Written by: Dave Cantrell
You can picture them careening wildly about the Arizona desert, assaulting saguaros with a righteous – some might say vehement – noise. A sometimes sprawling, lysergic/aggressive stoner rock collective-of-sorts (though these are some seriously unmellow stoners with rough and ready edges and a kaleidoscopic darkness), Destruction Unit is primarily known as an astutely-named force of nature that rose out of the Sonoran desert like punk rock psych behemoths at the dawn of the 21st century’s second decade and began to wreak a type of finely-wrought-yet-feral sonic carnage. Notably, however, the story actually stretches a good six years further back, to a solo synth-punk project hatched by Ryan Rousseau in the same Memphis environs that were breeding Jay Reatard and Alicja Trout, two previous collaborators/band members.
Even as the ‘punk’ side of that hyphenate was more emphasized than the ‘synth,’ the early 80’s Some Bizarre infections were unmistakeable (and in case they weren’t, covering “Warm Leatherette” made sure of it). When Rousseau dragged brother Rusty into the Southwestern desert and reinvented the band, a curious thing occurred: as the aural mayhem increased exponentially, the voice at the center of it became more sonorous, less punk shrill, more looming portent. Though almost certainly not designed, there’s nonetheless something of a cosmic coincidence at work here, an odd little mystery of timing and (possibly) unbidden influence.
Let me explain. Here’s guitarist (one of three along with Ryan and Nick Nappa) Col.
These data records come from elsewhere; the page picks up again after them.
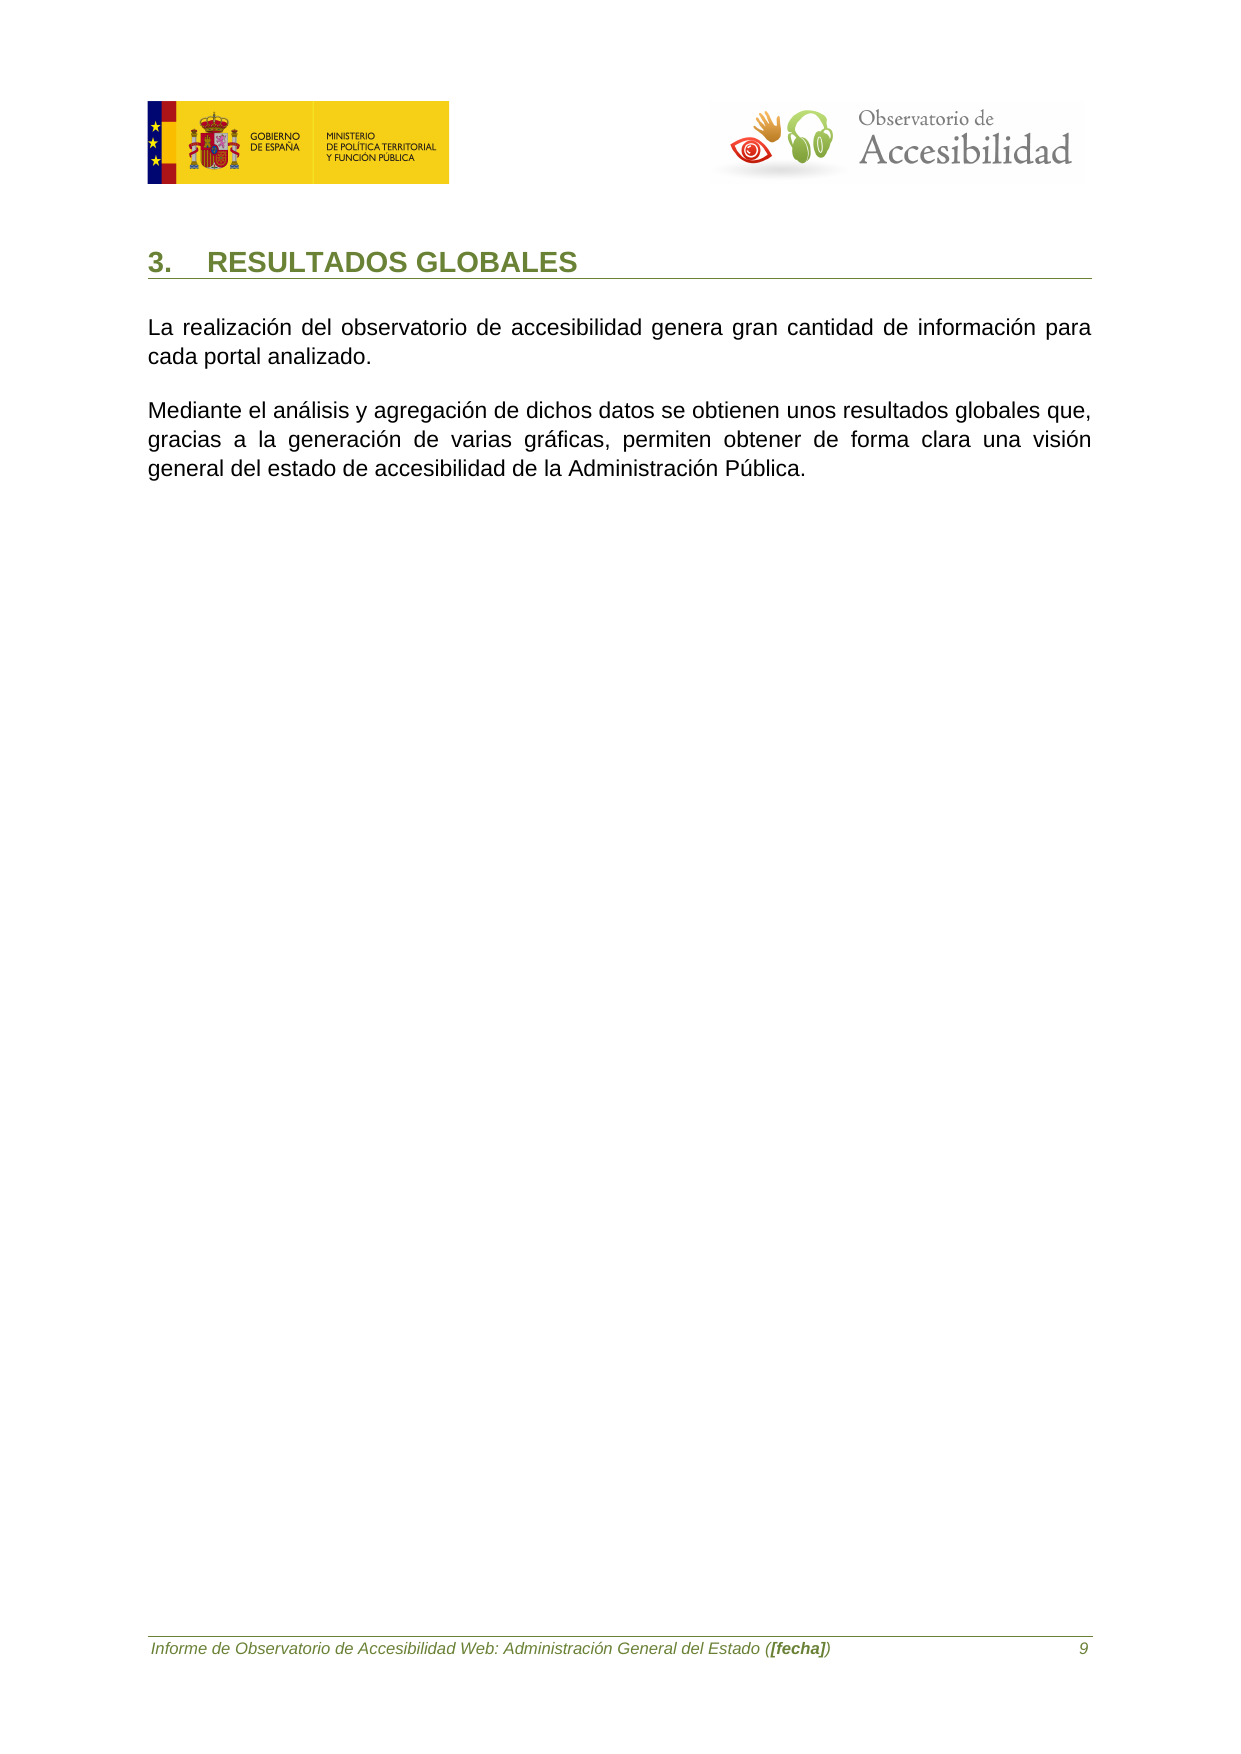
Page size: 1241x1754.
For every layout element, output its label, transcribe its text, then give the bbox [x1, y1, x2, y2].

text La realización del observatorio de accesibilidad genera gran cantidad de información para cada portal analizado. [148, 314, 1092, 369]
picture [147, 101, 450, 184]
picture [710, 101, 1086, 184]
text Mediante el análisis y agregación de dichos datos se obtienen unos resultados globales que, gracias a la generación de varias gráficas, permiten obtener de forma clara una visión general del estado de accesibilidad de la Administración Pública. [148, 397, 1092, 481]
subtitle Resultados Globales [148, 245, 1092, 278]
Jesco Starewell Aurelius – you can call him JS – speaking to the band’s writing process in an interview with Noisey: “…someone starts playing and everyone else just follows until pieces are in place. After we jam long enough, we listen back to it and cherry-pick the stuff we liked…” Well, as it happens, that’s exactly how early Bauhaus used to operate, “Bela Lugosi’s Dead” the most well-known – and clearly process-driven – example. And, as it happens, that sometimes wavering, shadow cave baritone we hear in the middle of Deep Trip‘s maelstrom betrays more than a passing Murphy-esque likeness, not least on opening salvo “The World On Drugs” (though, to be strictly honest, on the shoutier parts the nod would have to go to Dave Vanian but those two were virtual larynx twins anyway, so). Whether an act of dark kismet or canny intention, the effect is an agreeably anchoring one. The band wails plenty as it is and it suits to have that authoritative, surprisingly steady voice holding down the floor while the walls and rafters are in danger of being splintered.
This being a band for whom ‘nuance’ is a French-sounding word that would probably best go unuttered in the craggy, sandblasted soundscapes they specialize in, you expect a racket and get one. Despite bordering on merciless and nearly always furious as a Bandersnatch (though the 6+ minute “Bumpy Road” – a mite counter-intuitively – does offer a respite of sorts, its pace more deliberate), the music on Deep Trip retains a method-to-their-madness stability, making them the slightly less frenetic cousins to the Butthole Surfers, another band that called the arid, dusty, insanity-soaked southern borderlands home.
What all this amounts to, in a phrase, is a punk rock jam band and Destruction Unit carry that banner not only proudly but with a fuzzed-out proficiency. “Final Flight” phases in and out like it’s being blown around by a fierce Pima Canyon wind, freight train coming straight at us; the short “God Trip” exploits a single note of slight discord and builds it into a thundercloud, raining down an enormous peal of controlled chaos, while “The Holy Ghost,” a highlight, roils with melody and even visits drone territory, taking time to periodically trip into a mad rush of a psych-punk wig out. Opus status, however, has to go to album-capper “Night Loner,” the rhythm section – brother Rusty bass, Andrew Flores drums – bashingly, courageously holding down the center while the tempest lashes all around them in a hell-breaking-loose grandeur, guitars strip-mining the arroyos on contact, sweeping brush and small mammals up into a terrifying funnel cloud, corrugated solos chasing each other around like it’s a game of take-no-prisoners tag. Massive, inspiring in its sheer sonic architecture, the thing lassos a fury that, left unbridled, could gouge the Southwest a whole new chasm, a rift of riffs, if you will, a fresh, exciting destination for the discerning traveler, full of crashing cataracts, vaulting multicolored screes and dust devils dressed in brutally-spiked tie-dyed leather vests. Welcome, ladies and gentlemen, to the Grim Canyon. These are your guides, Destruction Unit, they’ll be happy to show you around.